WHAT IS BEING ASKED: Could you pick up the passage on Haste sweet spots for DoTs and HoTs and continue it from its last line?

PASSAGE GIVEN:
------------------------------------------------------------

Calculating DoT & HoT Haste Sweet Spots

One of the biggest challenges with the new way DoTs (and HoTs) work in Cataclysm is knowing when you’re at enough Haste to make it worth your while to add more and get extra ticks on your spells, or when it would be better to switch over to a different stat like Mastery or Crit. This is further complicated because each spell has a different breakpoint or plateau due to their duration and intervals, so you can’t just say there’s a set Haste level for your class – it all depends on what you’re casting.

The formula for computing the number of ticks is relatively straightforward:

Round ( Base Spell Duration / ( Base Tick Time / (1 + Haste %)))

In other words, take the base tick time, modify it with haste, then see if the base duration would round it up to an additional tick.

Straightforward doesn’t always mean simple, though. In order to make decisions about how much Haste to stack, you’ll want to look at all of your DoTs and see where the sweet spot is for you.

Recognizing that some people are more comfortable with math than others, I went ahead and built a spreadsheet so that you could see how your spells would work with Haste. Cyn’s DoT/HoT Haste Calculator:

  • Lets you configure four spells with different durations and tick times.

------------------------------------------------------------

DATASET CONTENT:
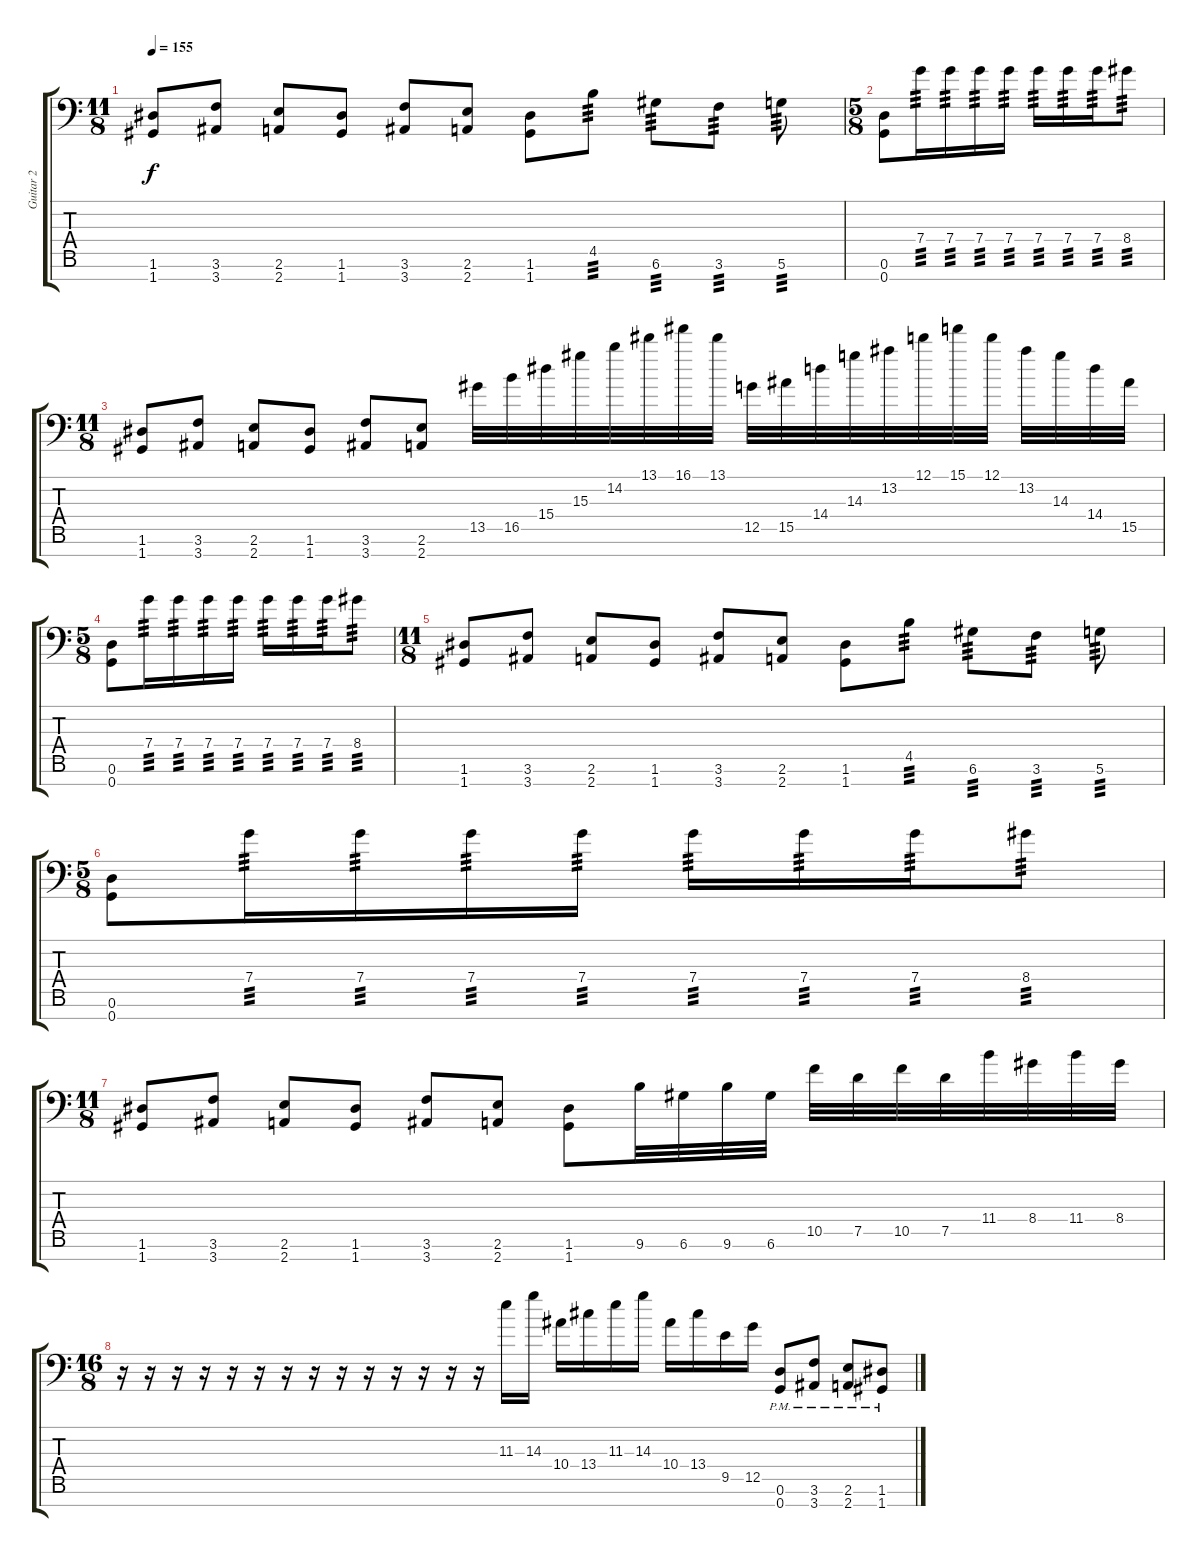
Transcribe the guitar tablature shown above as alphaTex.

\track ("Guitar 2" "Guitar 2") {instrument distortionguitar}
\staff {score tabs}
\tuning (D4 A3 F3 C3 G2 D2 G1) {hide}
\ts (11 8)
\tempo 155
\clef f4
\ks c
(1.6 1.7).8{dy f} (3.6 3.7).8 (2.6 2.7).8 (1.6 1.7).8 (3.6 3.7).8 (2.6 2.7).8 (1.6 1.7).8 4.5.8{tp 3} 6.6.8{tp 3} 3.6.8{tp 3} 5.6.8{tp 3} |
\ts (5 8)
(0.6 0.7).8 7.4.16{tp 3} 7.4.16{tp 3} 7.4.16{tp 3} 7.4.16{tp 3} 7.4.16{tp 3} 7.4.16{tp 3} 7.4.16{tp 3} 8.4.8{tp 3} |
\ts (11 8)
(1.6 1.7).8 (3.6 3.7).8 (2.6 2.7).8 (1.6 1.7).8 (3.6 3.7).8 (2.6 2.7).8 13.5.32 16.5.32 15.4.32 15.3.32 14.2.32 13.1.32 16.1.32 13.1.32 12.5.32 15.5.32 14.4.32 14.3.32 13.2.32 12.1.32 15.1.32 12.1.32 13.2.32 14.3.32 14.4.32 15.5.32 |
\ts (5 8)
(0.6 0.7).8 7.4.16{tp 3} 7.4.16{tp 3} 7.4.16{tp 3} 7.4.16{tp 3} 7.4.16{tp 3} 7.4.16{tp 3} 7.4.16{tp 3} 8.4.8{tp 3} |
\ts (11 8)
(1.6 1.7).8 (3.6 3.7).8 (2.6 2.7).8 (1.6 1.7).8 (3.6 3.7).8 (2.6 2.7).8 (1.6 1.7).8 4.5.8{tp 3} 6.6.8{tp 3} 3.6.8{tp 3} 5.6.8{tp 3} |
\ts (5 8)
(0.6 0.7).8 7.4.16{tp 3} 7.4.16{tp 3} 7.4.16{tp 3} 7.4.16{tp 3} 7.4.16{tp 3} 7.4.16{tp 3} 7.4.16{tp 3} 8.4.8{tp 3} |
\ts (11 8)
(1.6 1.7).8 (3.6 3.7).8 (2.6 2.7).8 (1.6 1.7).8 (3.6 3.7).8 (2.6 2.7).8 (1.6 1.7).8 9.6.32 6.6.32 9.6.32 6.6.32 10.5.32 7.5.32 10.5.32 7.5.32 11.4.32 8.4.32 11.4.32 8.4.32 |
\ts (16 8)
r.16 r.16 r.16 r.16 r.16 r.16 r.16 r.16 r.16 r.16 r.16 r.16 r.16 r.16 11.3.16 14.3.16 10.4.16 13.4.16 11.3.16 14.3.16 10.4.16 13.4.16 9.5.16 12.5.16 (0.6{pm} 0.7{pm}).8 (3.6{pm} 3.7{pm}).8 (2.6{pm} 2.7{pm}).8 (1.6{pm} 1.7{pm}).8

------------------------------------------------------------

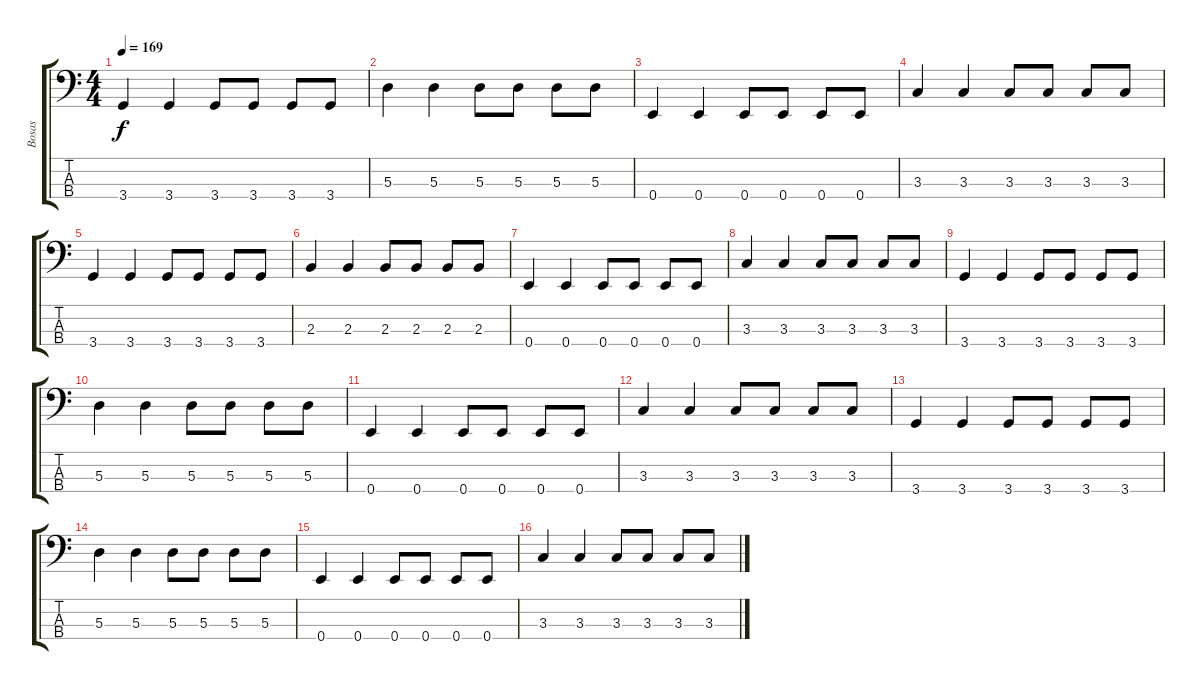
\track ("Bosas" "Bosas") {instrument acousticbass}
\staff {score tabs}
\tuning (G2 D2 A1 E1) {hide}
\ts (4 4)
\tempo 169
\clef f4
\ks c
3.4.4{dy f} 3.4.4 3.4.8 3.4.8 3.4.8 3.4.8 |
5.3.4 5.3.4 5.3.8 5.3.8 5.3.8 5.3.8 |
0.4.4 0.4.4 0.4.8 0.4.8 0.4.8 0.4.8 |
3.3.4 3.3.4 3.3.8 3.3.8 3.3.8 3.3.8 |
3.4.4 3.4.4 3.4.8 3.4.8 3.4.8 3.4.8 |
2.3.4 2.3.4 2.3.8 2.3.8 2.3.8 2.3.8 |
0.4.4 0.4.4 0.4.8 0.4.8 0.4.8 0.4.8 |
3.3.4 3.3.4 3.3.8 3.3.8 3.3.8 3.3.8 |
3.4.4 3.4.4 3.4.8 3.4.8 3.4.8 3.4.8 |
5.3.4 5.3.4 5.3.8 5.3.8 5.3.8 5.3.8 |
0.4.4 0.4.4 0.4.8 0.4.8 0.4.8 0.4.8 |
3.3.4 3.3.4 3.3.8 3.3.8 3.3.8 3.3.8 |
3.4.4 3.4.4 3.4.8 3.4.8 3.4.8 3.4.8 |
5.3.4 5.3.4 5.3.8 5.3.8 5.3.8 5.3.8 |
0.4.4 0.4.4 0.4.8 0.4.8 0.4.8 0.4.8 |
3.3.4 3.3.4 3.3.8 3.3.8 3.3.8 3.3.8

------------------------------------------------------------

RESPONSE:
  • Gives you a place to enter your current Haste percentage and see its effect on each spell and the GCD.
  • Lets you see how much Haste rating you will need to reach specific Haste percentages at level 70, 80, and 85.
  • Provides a table of Haste values from 0%-50% with related values for each.

To use it, download the file and open it with the spreadsheet program of your choice. If you don’t have one, I recommend the free OpenOffice suite. Change the DoT1-4 values to match the values for the spells of your choice, then put your current Haste value in the big yellow cell that says YOUR HASTE % HERE. The values should fill in.

Here’s what it looks like, if you don’t want to fire up Excel or OO:

I debated putting in a duration calculator, but it cluttered things up too much for a 1.0 release. I’d appreciate any feedback you might have on this spreadsheet. Corrections, comments, whatever, let me know!

(And for the Warlocks out there, I’m sure you see that the default DoTs are: Immo/UA, Corruption, BoD, BoA. Just as it should be.)

Update 12/31/10: I’ve updated the spreadsheet to version 1.1 to include Hamlet’s breakpoint math, below. (Thanks, Hamlet!) There is a new section that shows you where the first 4 ticks are added to your DoT/HoT, as well as the next Haste value you will need to reach to gain an additional tick.

Update 1/2/11: Updated to version 1.11. Fixed a bug in the table, thanks Hylix!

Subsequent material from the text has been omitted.